In transmission line projects, the tower configuration refers to the tower’s overall appearance or geometry and the spatial arrangement of the conductors. Once the tower configuration is established, the tower design process begins, which is technical and closely follows specific technical specifications and international standards.
Electrical clearance, which refers to the minimum distance required between live conductors and the tower body, the ground, or any other object, significantly influences tower configuration, while the tower foundation design involves securely anchoring the tower to the ground to ensure stability and reliability. “Like residential building construction, the forces from the tower structure affect foundation design and, ultimately, the overall cost,” explains Thanigaivel.
Traditionally, the focus is to optimize the tower design first by reducing the tower weight as much as possible, before designing & optimizing the foundation. This way, though the tower and foundation designs are optimized, it is unclear whether the combined cost of tower and foundation is at the minimum. Moreover, the multiple tower and foundation geometries typically demand substantial time and resources.
So, what’s the solution? PT&D’s Transmission Line (TL) division, teaming up with EDRC, has pioneered a cutting-edge tool: the Transmission Line Tower and Foundation Combined Optimizer, or TLT-COP, to design and optimize hundreds of tower and foundation configurations and then identify the most cost-effective option. “By automating the comprehensive optimization of all these interconnected elements, TLT- COP aims to deliver the best result,” notes Rajiv Ranjan, Head – Engineering (TL). “Specifically designed to improve production efficiency and reduce time & resources, the tool is an innovative solution amid an increasingly competitive market landscape.”
“To streamline and accelerate this optimization process, we have established an interoperable software ecosystem,” says Karthick Ganapathy, Lead Engineering Manager (Civil), “that seamlessly exchanges data between the existing tower design software (TLT Soft – an inhouse-developed software for tower design) and the newly developed foundation optimizer.”
A robotic process automation (RPA) tool integrates these systems, ensuring that all software components operate cohesively as a unified platform that optimizes cost by refining the geometry of the tower for maximum efficiency. “Automation significantly shortens the time required for the design and analysis of various tower and foundation combinations, providing a significant edge during the tendering stage for bidding,” remarks Rajiv.

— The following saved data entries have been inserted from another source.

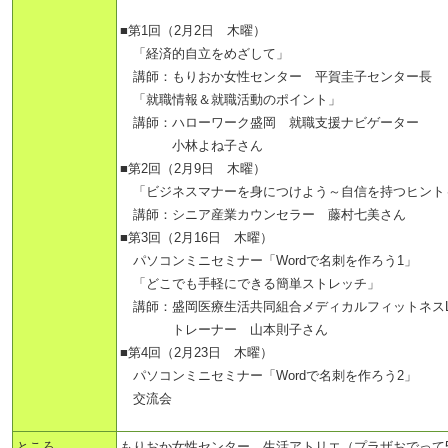
■第1回（2月2日 木曜）
「経済的自立をめざして」
講師：もりおか女性センター 平賀圭子センター長
「就職情報＆就職活動のポイント」
講師：ハローワーク盛岡 就職支援ナビゲーター
小林よね子さん
■第2回（2月9日 木曜）
「ビジネスマナーを身につけよう～自信を持つヒント
講師：シニア産業カウンセラー 藤村七美さん
■第3回（2月16日 木曜）
パソコンミニセミナー「Wordで名刺を作ろう1」
「どこでも手軽にできる簡単ストレッチ」
講師：盛岡医療生活共同組合メディカルフィットネスLa
トレーナー 山本則子さん
■第4回（2月23日 木曜）
パソコンミニセミナー「Wordで名刺を作ろう2」
交流会
ところ
もりおか女性センター 生活アトリエ（プラザおでって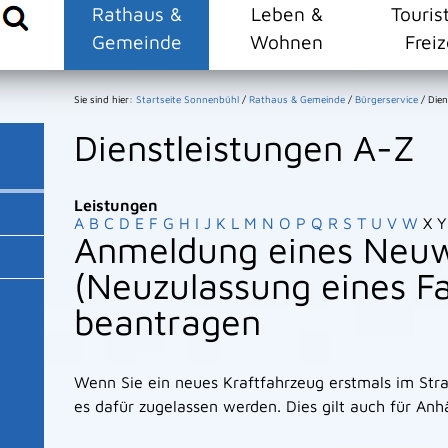
Rathaus &
Leben &
Touris
Gemeinde
Wohnen
Freiz
Sie sind hier:
Startseite Sonnenbühl
/
Rathaus & Gemeinde
/
Bürgerservice
/
Dien
Dienstleistungen A-Z
Leistungen
A
B
C
D
E
F
G
H
I
J
K
L
M
N
O
P
Q
R
S
T
U
V
W
X
Y
Anmeldung eines Neu
(Neuzulassung eines F
beantragen
Wenn Sie ein neues Kraftfahrzeug erstmals im Str
es dafür zugelassen werden. Dies gilt auch für Anh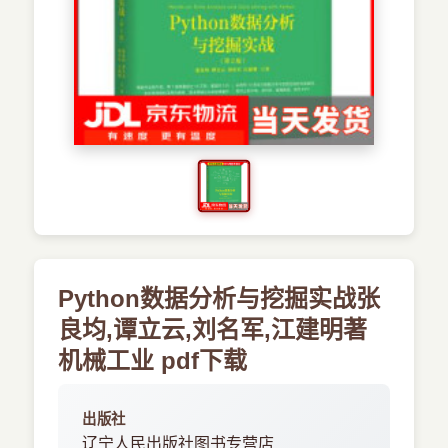
›
新兴语言
预订书籍
Python数据分析与挖掘实战张
良均,谭立云,刘名军,江建明著
机械工业 pdf下载
出版社
辽宁人民出版社图书专营店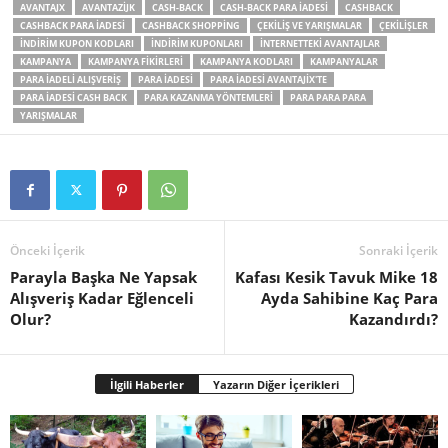
AVANTAJX
AVANTAZIJK
CASH-BACK
CASH-BACK PARA IADESI
CASHBACK
CASHBACK PARA IADESI
CASHBACK SHOPPING
ÇEKILIŞ VE YARIŞMALAR
ÇEKILIŞLER
INDIRIM KUPON KODLARI
INDIRIM KUPONLARI
INTERNETTEKI AVANTAJLAR
KAMPANYA
KAMPANYA FIKIRLERI
KAMPANYA KODLARI
KAMPANYALAR
PARA IADELI ALIŞVERIŞ
PARA IADESI
PARA IADESI AVANTAJIX'TE
PARA IADESI CASH BACK
PARA KAZANMA YÖNTEMLERI
PARA PARA PARA
YARIŞMALAR
Önceki İçerik
Sonraki İçerik
Parayla Başka Ne Yapsak
Kafası Kesik Tavuk Mike 18
Alışveriş Kadar Eğlenceli
Ayda Sahibine Kaç Para
Olur?
Kazandırdı?
İlgili Haberler
Yazarın Diğer İçerikleri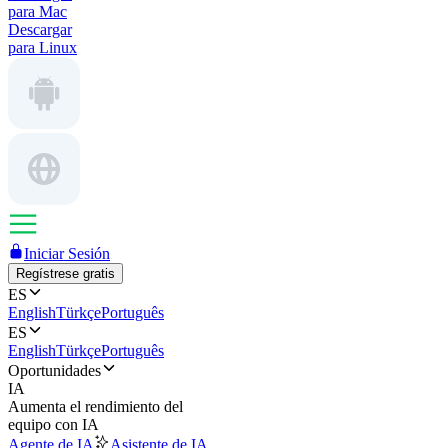
para Mac
Descargar
para Linux
Iniciar Sesión
Regístrese gratis
ES
English
Türkçe
Português
ES
English
Türkçe
Português
Oportunidades
IA
Aumenta el rendimiento del
equipo con IA
Agente de IA
Asistente de IA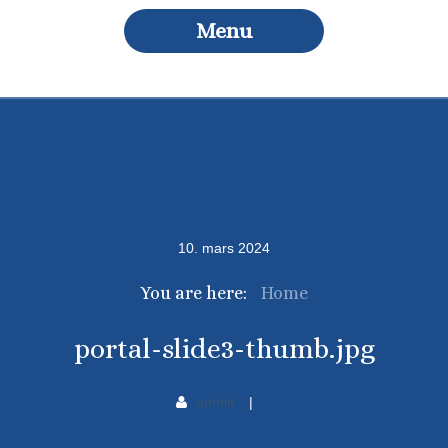
Menu
10
.
mars
2024
You are here:
Home
portal-slide3-thumb.jpg
admin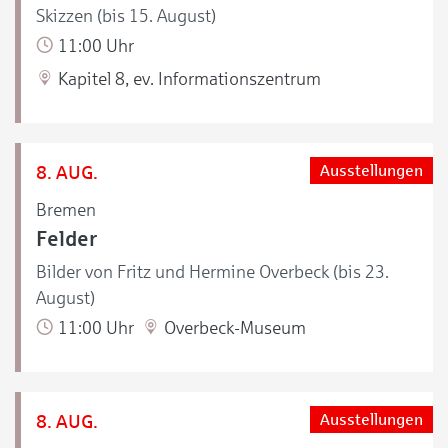
Skizzen (bis 15. August)
11:00 Uhr
Kapitel 8, ev. Informationszentrum
8. AUG.
Ausstellungen
Bremen
Felder
Bilder von Fritz und Hermine Overbeck (bis 23.
August)
11:00 Uhr
Overbeck-Museum
8. AUG.
Ausstellungen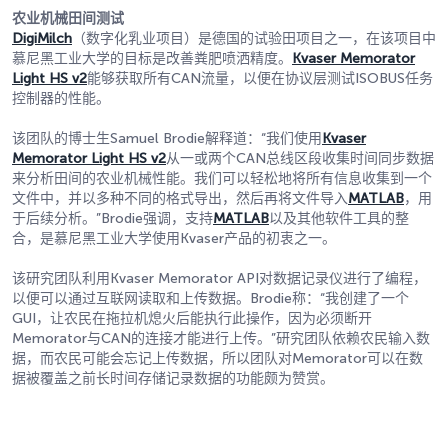
农业机械田间测试
DigiMilch
（数字化乳业项目）是德国的试验田项目之一，在该项目中
慕尼黑工业大学的目标是改善粪肥喷洒精度。
Kvaser Memorator
Light HS v2
能够获取所有CAN流量，以便在协议层测试ISOBUS任务
控制器的性能。
该团队的博士生Samuel Brodie解释道：“我们使用
Kvaser
Memorator Light HS v2
从一或两个CAN总线区段收集时间同步数据
来分析田间的农业机械性能。我们可以轻松地将所有信息收集到一个
文件中，并以多种不同的格式导出，然后再将文件导入
MATLAB
，用
于后续分析。”Brodie强调，支持
MATLAB
以及其他软件工具的整
合，是慕尼黑工业大学使用Kvaser产品的初衷之一。
该研究团队利用Kvaser Memorator API对数据记录仪进行了编程，
以便可以通过互联网读取和上传数据。Brodie称：“我创建了一个
GUI，让农民在拖拉机熄火后能执行此操作，因为必须断开
Memorator与CAN的连接才能进行上传。”研究团队依赖农民输入数
据，而农民可能会忘记上传数据，所以团队对Memorator可以在数
据被覆盖之前长时间存储记录数据的功能颇为赞赏。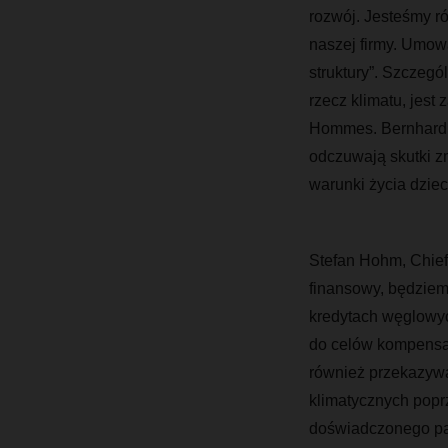
rozwój. Jesteśmy 
naszej firmy. Umow
struktury”. Szczegó
rzecz klimatu, jes
Hommes. Bernhard S
odczuwają skutki z
warunki życia dzieci
Stefan Hohm, Chie
finansowy, będziemy
kredytach węglowyc
do celów kompensac
również przekazywa
klimatycznych popr
doświadczonego par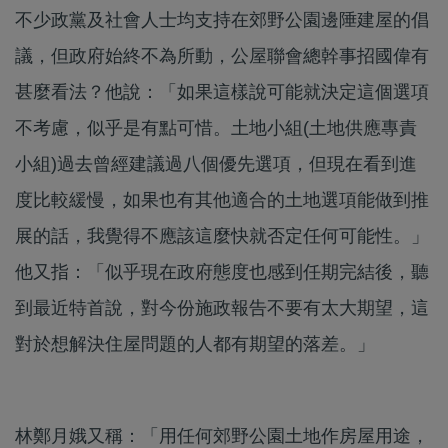
不少政黨及社會人士均支持在郊野公園邊陲建屋的倡
議，但政府始終不為所動，公屋聯會總幹事招國偉有
甚麼看法？他說：「如果這樣說可能就決定這個選項
不考慮，似乎是有點可惜。土地小組(土地供應專責
小組)過去曾經建議過八個優先選項，但現在看到進
度比較緩慢，如果也有其他適合的土地選項能做到推
展的話，我覺得不應該這麼快就否定任何可能性。」
他又指：「似乎現在政府態度也感到任期完結後，聽
到最近特首說，對今份施政報告不要有太大期望，這
對於想解決住屋問題的人都有期望的落差。」
林鄭月娥又稱：「用任何郊野公園土地作房屋用途，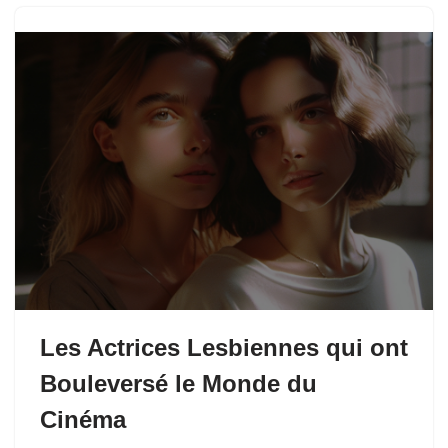
Les Actrices Lesbiennes qui ont
Bouleversé le Monde du
Cinéma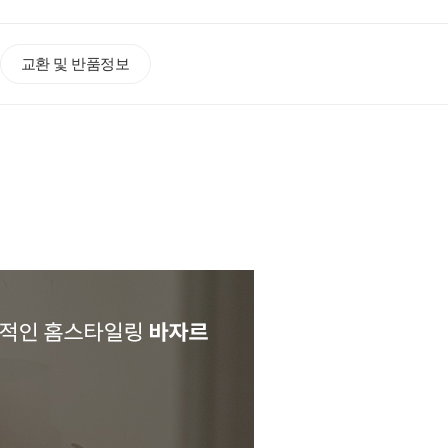
교환 및 반품정보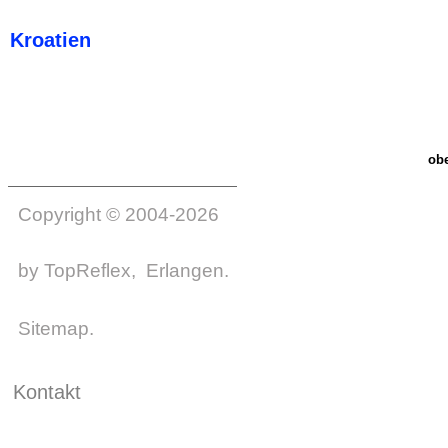
Kroatien
ob
Copyright © 2004-2026
by
TopReflex
, Erlangen.
Sitemap
.
Kontakt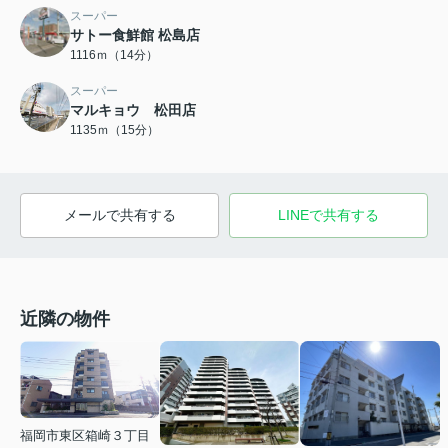
スーパー
サトー食鮮館 松島店
1116ｍ（14分）
スーパー
マルキョウ 松田店
1135ｍ（15分）
メールで共有する
LINEで共有する
近隣の物件
福岡市東区箱崎３丁目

“To initiate the optimization process, the user inputs the minimum & maximum range of fundamental dimensions for both the tower and the foundation, along with key data such as material costs and soil properties,” elaborates Karthick. “In the simulation process, the system automatically analyses and designs the TL tower and foundation through power automation using Python code, TLT, and STAAD.pro software, which involves the optimization of geometry, configurations, structural design, and foundation through a trial-and-error approach.”
This tool has been used in the 765 kV Navasari–Padghe TL, Gujarat, and 800 kV HVDC Bipole KPS2 to Nagpur TL projects, where the teams have reaped the benefits of increased productivity, improved quality & cost sensitivity, accurate & optimal solutions, and speedier results. Karthick is a happy man, for by reducing manual intervention with the option of making real-time adjustments, the TLT-COP has significantly enhanced the team’s production efficiency. “The automated workflow, combined with continuous process monitoring, has given us better performance and overall product quality, precise analysis, and consistent delivery of optimal design solutions,” he adds.
“We are seeing the benefits of the TLT-COP tool during the tendering stage as well, and soon, we plan for this initiative to involve international calculations in the foundation optimizer, raft and pile foundations and automated sub-bracing pattern selection,” Rajiv informs, looking ahead.